There’s a pivotal City Council election on March 5, and homelessness — maybe the most visible problem in Long Beach right now — is going to be on a lot of voters’ minds.
So, when the Long Beach Post sent questionnaires to all the candidates, as it does each election season, homelessness was at the top of our list:
“After more than a year under a state of emergency in response to homelessness, it remains one of the most pressing issues facing Long Beach. What would you do differently to address this crisis of housing, addiction and mental health?”
Here’s a few excerpts of what we got back:
- “The primary focus should now be investing funds in operations for a 24/7 response to homelessness.”
- “[I will] call different levels of government entities, federal, state and county agencies for shelter and resources for mental and addiction issues”
- “I’ll work [to] quickly shelter and stabilize people experiencing chronic homelessness, and promptly facilitate connections back to permanent housing”
Almost every candidate (you can read their full answers here) was sure to mention mental health and addiction, services to support homeless individuals, and lots of coordination between local, regional, and state partners.
There is a genuine need for all of these things! But they are all a response to the crisis at hand rather than a way to address the root of the problem, which is that we don’t build enough homes.
The main reason homes are in such short supply is because 62% of Long Beach’s residential land is off-limits to apartment construction.
With strict limits on development, the city of Long Beach, like most of California, hasn’t seen the construction of enough new homes for the last 30 years. Between 1991 and 2016 no more than 1,000 homes a year were permitted by the city, far fewer than the state said we needed to keep up with demand, according to housingdata.app, which tracks building permits.

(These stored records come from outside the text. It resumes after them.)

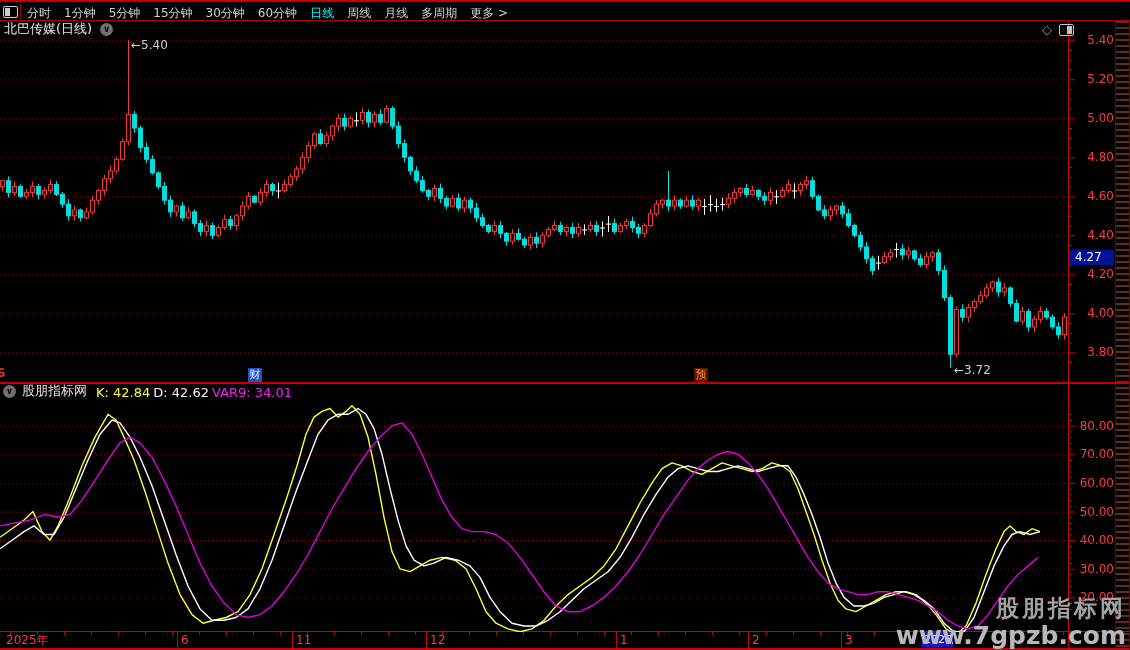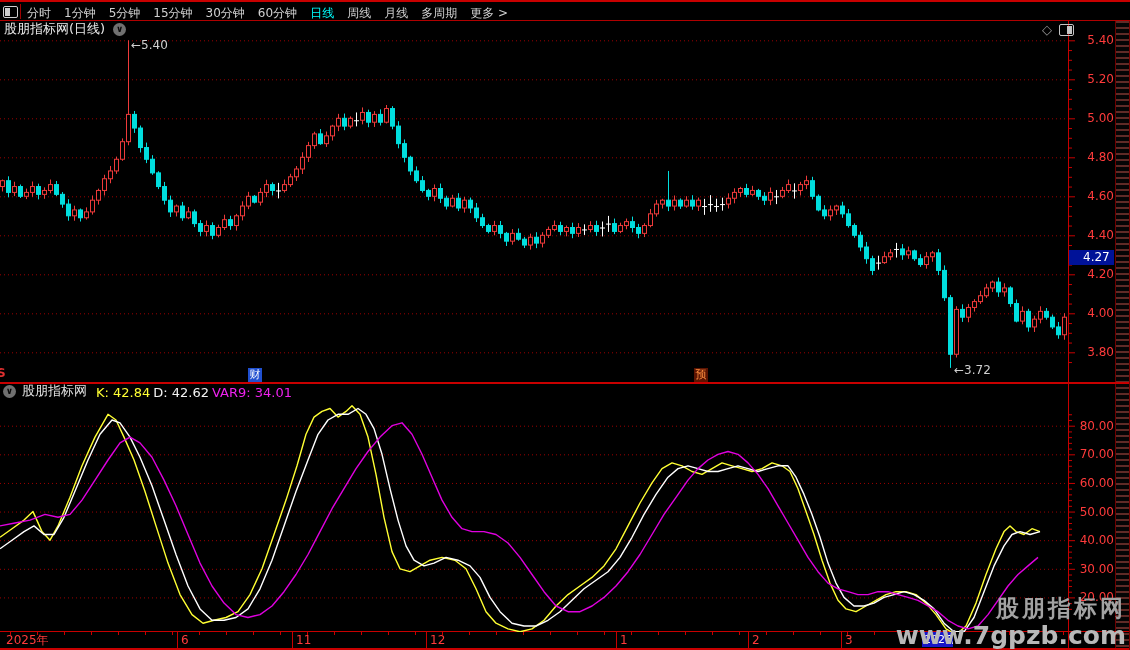--- a/index.html
+++ b/index.html
@@ -27,21 +27,21 @@
   #corner-icons{left:1042px;top:23px;display:flex;gap:7px;align-items:center;z-index:3;}
   #diamond{color:#9a9a9a;font-size:13px;line-height:13px;}
   #panel-ic{width:13px;height:10px;border:1px solid #c4c4c4;border-radius:2px;position:relative;}
   #panel-ic i{position:absolute;right:1px;top:1px;width:5px;height:8px;background:#c4c4c4;}
   
   .redline{background:#c80000;z-index:2;}
   
   .price-label,.ind-label{position:absolute;left:1070px;width:44px;text-align:right;
     font-size:12px;color:#ff3b3b;height:14px;line-height:14px;z-index:1;}
   #last-badge{left:1069px;width:45px;height:15px;background:#001298;color:#fff;
-    font-size:12px;line-height:15px;text-align:left;padding-left:14px;box-sizing:border-box;z-index:3;}
+    font-size:12px;line-height:15px;text-align:left;padding-left:6px;box-sizing:border-box;z-index:3;}
   
   #edge-strip{left:1115px;top:21px;width:14px;height:628px;background:#050505;
     border-left:1px solid #6e0000;z-index:0;
     background-image:repeating-linear-gradient(to bottom,rgba(205,90,80,.45) 0 2px,transparent 2px 6px);}
   #right-border{left:1129px;top:0;width:1px;height:650px;background:#7a0000;z-index:2;}
   
   #pane-header{left:3px;top:384px;height:14px;display:flex;align-items:center;gap:6px;z-index:3;}
   #pane-title{font-size:13px;color:#e0e0e0;}
   .pane-val{font-size:13px;margin-left:3px;}
   #edge-glyph{left:-3px;top:366px;color:#e03030;font-size:12px;font-weight:bold;z-index:3;}
@@ -79,21 +79,21 @@
         <span class="tb-item">60分钟</span>
         <span class="tb-item active">日线</span>
         <span class="tb-item">周线</span>
         <span class="tb-item">月线</span>
         <span class="tb-item">多周期</span>
         <span class="tb-item">更多 &gt;</span>
       </div>
   </div>
 
   <div id="title-row" class="abs">
-    <span id="symbol">股朋指标网(日线)</span>
+    <span id="symbol">北巴传媒(日线)</span>
     <span class="circ">∨</span>
   </div>
   <div id="corner-icons" class="abs">
     <span id="diamond">◇</span>
     <span id="panel-ic">
         <i></i>
       </span>
   </div>
 
   <div class="abs redline" style="left:0;top:382px;width:1130px;height:2px;"></div>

The result, as vacancies vanish and still more people want to live in the city, is rising rents, pushing more people to the brink of being without a home.
Gregg Colburn and Clayton Aldern wrote about this in their book, “Homelessness is a Housing Problem,” the data for which you can explore here.
According to the authors, issues like drug use, mental illness, and even poverty rates, fail to explain why places like Long Beach have such high numbers of homeless individuals.
“Instead,” they say, “housing market conditions, such as the cost and availability of rental housing, offer a more convincing explanation.”
In Long Beach, rents spiked sharply after the pandemic, with several ZIP codes seeing an increase of 10% in just two years.
But then, partly because a whole bunch of new homes were built recently, rent prices this year are down 12% for a 1-bedroom and 9% for a 2-bedroom apartment, according to rent.com’s analysis of listings.
Those homes were built because of changes to zoning laws in the Downtown and southeast areas of the city to allow more dense construction, and none of the thousands of new homes going up in the near future would be possible without those changes.
Why aren’t City Council candidates calling for more changes like this?
Incumbents Cindy Allen and Daryl Supernaw both mentioned individual projects and things the city has done in the past, but didn’t speak about the broad changes that are necessary to fix rising rents.
And not a single candidate mentioned zoning or directly committed to supporting more development. Only four candidates mentioned housing, not shelter space, at all.
The closest we got to broad housing solutions was in the 8th District, where two candidates are running to fill the seat vacated by Al Austin.
“We need to … focus on addressing the root causes,” said Tunua Thrash-Ntuk, who said we should rapidly build affordable units, and convert “nuisance” motels into long-term housing opportunities.
Sharifa Batts said she would like to “promote ADUs and ensure the construction of new housing has a mix of market-rate and low-income units.”
Both of these get much closer to addressing the supply side of the issue, but still haven’t hit the mark on how to address this crisis.
But they’re not alone in California elections this year, as each of the four leading candidates for U.S. Senate have plans to address housing that barely mention zoning or land use at all.
The housing shortage is the biggest issue facing our city and state, and it’s directly responsible for exacerbating the homelessness crisis. But, somehow, the leaders tasked with fixing it never state the plain answer: We need to build more homes, and a lot of them.
You can’t “facilitate connections” with housing that doesn’t exist. We need a City Council that understands this issue and is ready to do what’s necessary to get homes built.